**Document text**

══════════════════════════════

China and the World

Colonial attitudes

Why China’s investment in Sri Lanka has irked the locals in Hambantota

Wickremesinghe-w

It’s a deal: China’s foreign minister Wang Yi with Ranil Wickremesinghe

At the end of the First World War there were 48 treaty ports on Chinese soil, a humiliation for a country that had suffered almost a century of shame at the hands of the foreign powers who ran the ports as their own sovereign jurisdictions. Sun Yat-sen, a revolutionist regarded by many as the “founding father” of modern China, described them as mini-colonies.

“China was forced to sign many unequal treaties,” Sun concluded. “Foreign nationalists are still using these treaties to bind China and as a result China fails at whatever she attempts.”

A similar sentiment has been reverberating around Sri Lanka over the past week, but this time it has been directed at China, which now has two “treaty ports” of its own after signing controversial agreements with the Sri Lankan government. One is in Colombo and the other in Hambantota, in Sri Lanka’s deep south.

The country’s prime minister, Ranil Wickremesinghe and China’s ambassador, Yi Xianliang, laid the foundation stone for a new 1,235-acre industrial zone next to the Hambantota Port last Saturday. However, the opening ceremony for the newly titled Sri Lanka China Logistics and Industrial Zone (SLCLIZ) was marred by violent protests that led to dozens of arrests and hospitalisations.

══════════════════════════════

Please write out the part of the article on China's investment in Sri Lanka that begins at the words "It’s a deal: China’s" and stops after the words "them as mini-colonies.".

══════════════════════════════

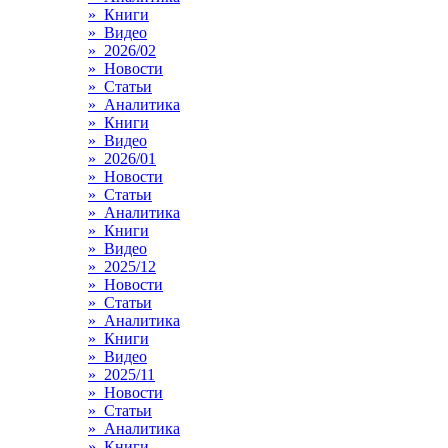
» Книги
» Видео
» 2026/02
» Новости
» Статьи
» Аналитика
» Книги
» Видео
» 2026/01
» Новости
» Статьи
» Аналитика
» Книги
» Видео
» 2025/12
» Новости
» Статьи
» Аналитика
» Книги
» Видео
» 2025/11
» Новости
» Статьи
» Аналитика
» Книги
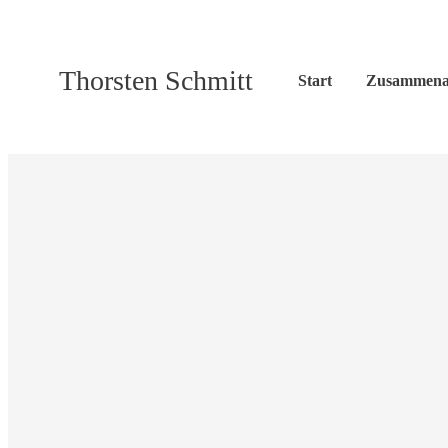
Thorsten Schmitt
Start
Zusammena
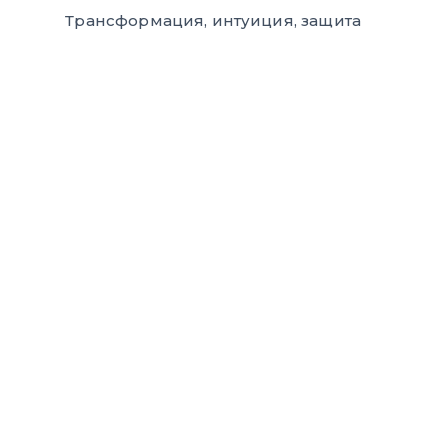
Трансформация, интуиция, защита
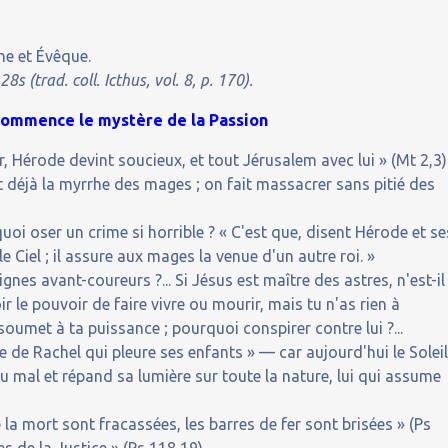
ne et Évêque.
s (trad. coll. Icthus, vol. 8, p. 170).
commence le mystère de la Passion
, Hérode devint soucieux, et tout Jérusalem avec lui » (Mt 2,3).
it déjà la myrrhe des mages ; on fait massacrer sans pitié des
quoi oser un crime si horrible ? « C'est que, disent Hérode et se
e Ciel ; il assure aux mages la venue d'un autre roi. »
es avant-coureurs ?... Si Jésus est maître des astres, n'est-il
ir le pouvoir de faire vivre ou mourir, mais tu n'as rien à
soumet à ta puissance ; pourquoi conspirer contre lui ?...
re de Rachel qui pleure ses enfants » — car aujourd'hui le Solei
du mal et répand sa lumière sur toute la nature, lui qui assume
e la mort sont fracassées, les barres de fer sont brisées » (Ps
s de la Justice » (Ps 118,19)...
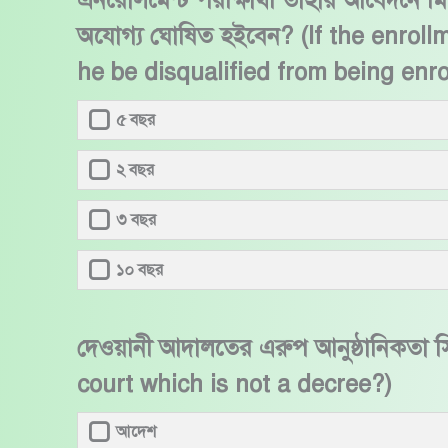
এনরোলমেন্ট পরীক্ষার্থী তাহার আবেদনে মি
অযোগ্য ঘোষিত হইবেন? (If the enroll
he be disqualified from being enr
৫ বছর
২ বছর
৩ বছর
১০ বছর
দেওয়ানী আদালতের এরুপ আনুষ্ঠানিকতা সিদ
court which is not a decree?)
আদেশ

══════════════════════════════

**Result of the task**
It’s a deal: China’s foreign minister Wang Yi with Ranil Wickremesinghe

At the end of the First World War there were 48 treaty ports on Chinese soil, a humiliation for a country that had suffered almost a century of shame at the hands of the foreign powers who ran the ports as their own sovereign jurisdictions. Sun Yat-sen, a revolutionist regarded by many as the “founding father” of modern China, described them as mini-colonies.